This morning I again checked the spot where the owl that arrived on Oct. 30 had perched. A young Black-crowned Night-Heron perched a bit below that spot, close to the water’s edge. But no owl.
Once again I scanned up and down the rip-rap embankment with the telephoto lens set like a magnifying glass. Nothing. And then, scanning north, in the classic spot where Burrowing Owls had perched in 2018 and 2021, bingo! Just as plain as day in the slanting morning sun stood a Burrowing Owl. Like the owls from previous years, it backed up against a bush of dry California Poppy stems, giving it complete cover against threats that might come from the west. In this position, the owl is totally invisible from the paved perimeter trail and its two-legged and four-legged traffic. The only spot from which it can be seen is the Open Circle Viewpoint.

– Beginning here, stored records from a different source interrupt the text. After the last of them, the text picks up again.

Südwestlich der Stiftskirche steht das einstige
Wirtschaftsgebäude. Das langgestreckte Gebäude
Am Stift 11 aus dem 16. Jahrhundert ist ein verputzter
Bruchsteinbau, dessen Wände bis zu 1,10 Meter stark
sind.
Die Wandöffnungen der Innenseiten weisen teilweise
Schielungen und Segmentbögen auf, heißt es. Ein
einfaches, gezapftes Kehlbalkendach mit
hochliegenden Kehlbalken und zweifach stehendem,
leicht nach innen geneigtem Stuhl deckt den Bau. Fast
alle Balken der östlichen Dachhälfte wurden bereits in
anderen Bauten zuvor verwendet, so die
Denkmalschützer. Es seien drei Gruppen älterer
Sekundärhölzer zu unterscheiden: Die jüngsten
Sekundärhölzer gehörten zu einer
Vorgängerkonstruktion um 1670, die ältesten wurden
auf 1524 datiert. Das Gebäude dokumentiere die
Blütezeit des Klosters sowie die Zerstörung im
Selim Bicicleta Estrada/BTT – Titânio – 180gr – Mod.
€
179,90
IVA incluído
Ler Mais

The bird stood on one foot, a sign of feeling safe. It swiveled its head at a relaxed rate from left to right. It glanced briefly in my direction without apparent interest, and looked away.

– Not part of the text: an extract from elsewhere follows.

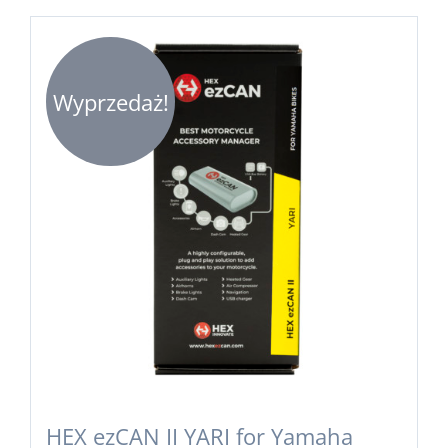
Wyprzedaż!
HEX ezCAN II YARI for Yamaha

My first impression is that this is a new owl. It seems to me that its breast is lighter than the Oct. 30 owl. But I was not able to get a full frontal image of the Oct. 30 owl, and what I was able to get stood in the shade, not in full morning light. So I have to hedge my bet.
Male and female Burrowing Owls look so much alike that only they can reliably tell their genders apart. The best that humans can do without catching and handling the birds is to look at the color saturation during the breeding period. The females spend most of their time underground on the eggs in the burrows. They don’t get very much sun. The males spend almost all their day above ground. The sun bleaches their feathers, reducing the color saturation. Based on that theory, and assuming that these birds have come directly from their breeding season, this Nov. 4 owl is probably a male. The Oct. 30 owl, if in fact its color was darker and this was not an artefact of lighting, was probably a female.
This owl’s perch lay about 112 yards from my camera, based on a Google Earth estimate. My still and video images were taken at a telephoto length of 6,600mm with a Nikon P1000 point-and-shoot.